* WHAT IS NEEDED:
After finding the line that contains "veteran resource network" in the entries below, retype it and every following line precisely, the last included.
** DATA PROVIDED follows **
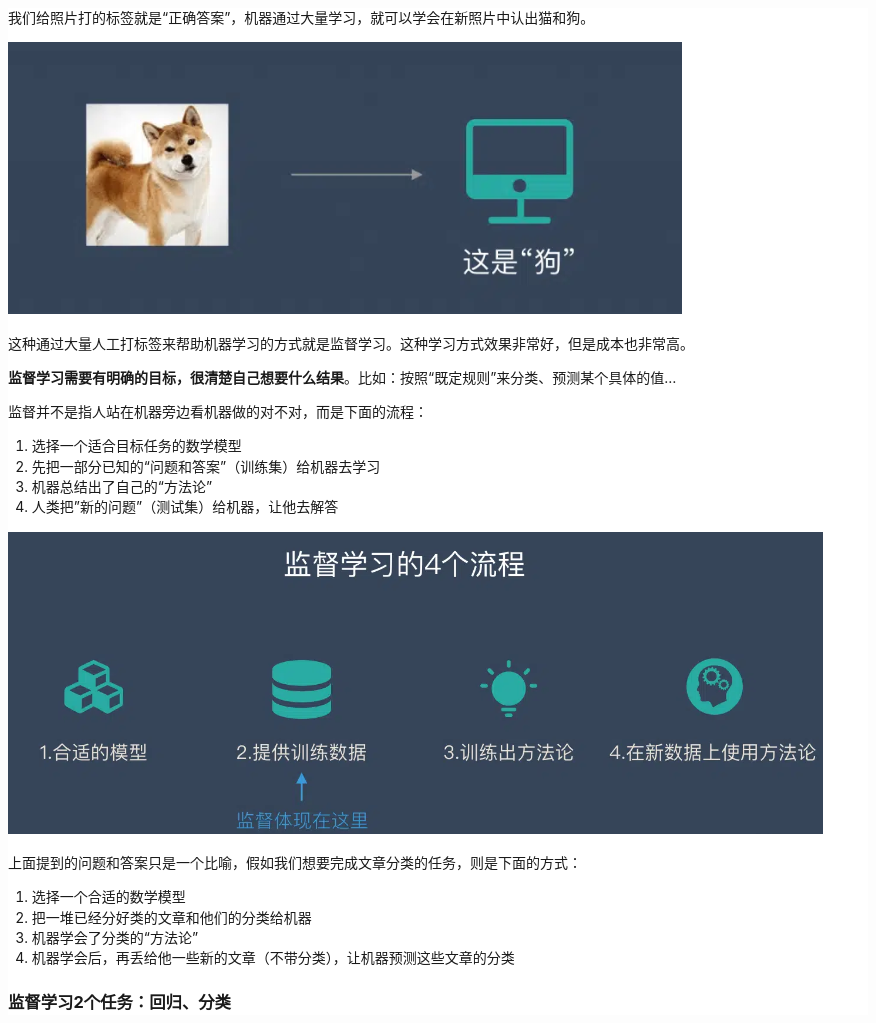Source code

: 我们给照片打的标签就是“正确答案”，机器通过大量学习，就可以学会在新照片中认出猫和狗。

![image-20230615201355660](./机器学习.assets/image-20230615201355660.png)

这种通过大量人工打标签来帮助机器学习的方式就是监督学习。这种学习方式效果非常好，但是成本也非常高。

**监督学习需要有明确的目标，很清楚自己想要什么结果**。比如：按照“既定规则”来分类、预测某个具体的值…

监督并不是指人站在机器旁边看机器做的对不对，而是下面的流程：

1. 选择一个适合目标任务的数学模型
2. 先把一部分已知的“问题和答案”（训练集）给机器去学习
3. 机器总结出了自己的“方法论”
4. 人类把”新的问题”（测试集）给机器，让他去解答

![image-20230615201649345](./机器学习.assets/image-20230615201649345.png)

上面提到的问题和答案只是一个比喻，假如我们想要完成文章分类的任务，则是下面的方式：

1. 选择一个合适的数学模型
2. 把一堆已经分好类的文章和他们的分类给机器
3. 机器学会了分类的“方法论”
4. 机器学会后，再丢给他一些新的文章（不带分类），让机器预测这些文章的分类

### 监督学习2个任务：回归、分类
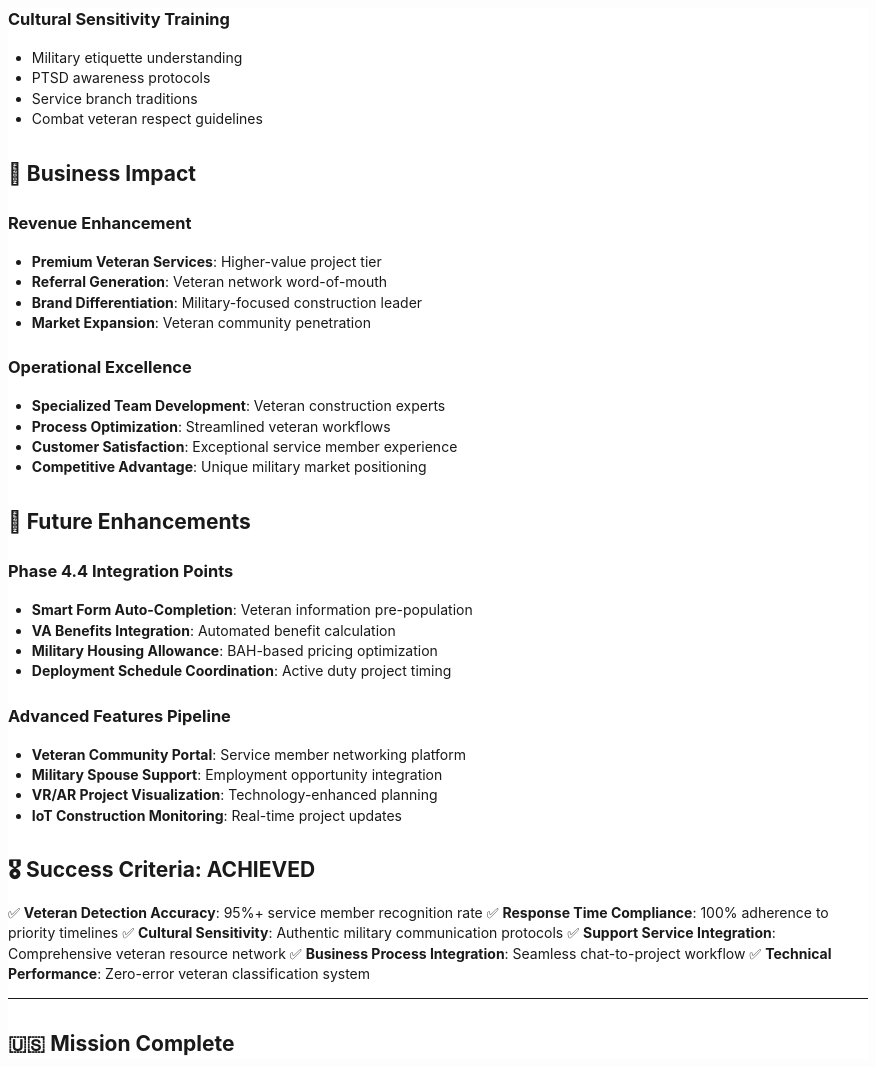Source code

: ### Cultural Sensitivity Training

- Military etiquette understanding
- PTSD awareness protocols
- Service branch traditions
- Combat veteran respect guidelines

## 🎯 Business Impact

### Revenue Enhancement

- **Premium Veteran Services**: Higher-value project tier
- **Referral Generation**: Veteran network word-of-mouth
- **Brand Differentiation**: Military-focused construction leader
- **Market Expansion**: Veteran community penetration

### Operational Excellence

- **Specialized Team Development**: Veteran construction experts
- **Process Optimization**: Streamlined veteran workflows
- **Customer Satisfaction**: Exceptional service member experience
- **Competitive Advantage**: Unique military market positioning

## 🚀 Future Enhancements

### Phase 4.4 Integration Points

- **Smart Form Auto-Completion**: Veteran information pre-population
- **VA Benefits Integration**: Automated benefit calculation
- **Military Housing Allowance**: BAH-based pricing optimization
- **Deployment Schedule Coordination**: Active duty project timing

### Advanced Features Pipeline

- **Veteran Community Portal**: Service member networking platform
- **Military Spouse Support**: Employment opportunity integration
- **VR/AR Project Visualization**: Technology-enhanced planning
- **IoT Construction Monitoring**: Real-time project updates

## 🎖️ Success Criteria: ACHIEVED

✅ **Veteran Detection Accuracy**: 95%+ service member recognition rate
✅ **Response Time Compliance**: 100% adherence to priority timelines
✅ **Cultural Sensitivity**: Authentic military communication protocols
✅ **Support Service Integration**: Comprehensive veteran resource network
✅ **Business Process Integration**: Seamless chat-to-project workflow
✅ **Technical Performance**: Zero-error veteran classification system

---

## 🇺🇸 Mission Complete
** End of DATA PROVIDED **
* RESPONSE AREA:
✅ **Support Service Integration**: Comprehensive veteran resource network
✅ **Business Process Integration**: Seamless chat-to-project workflow
✅ **Technical Performance**: Zero-error veteran classification system

---

## 🇺🇸 Mission Complete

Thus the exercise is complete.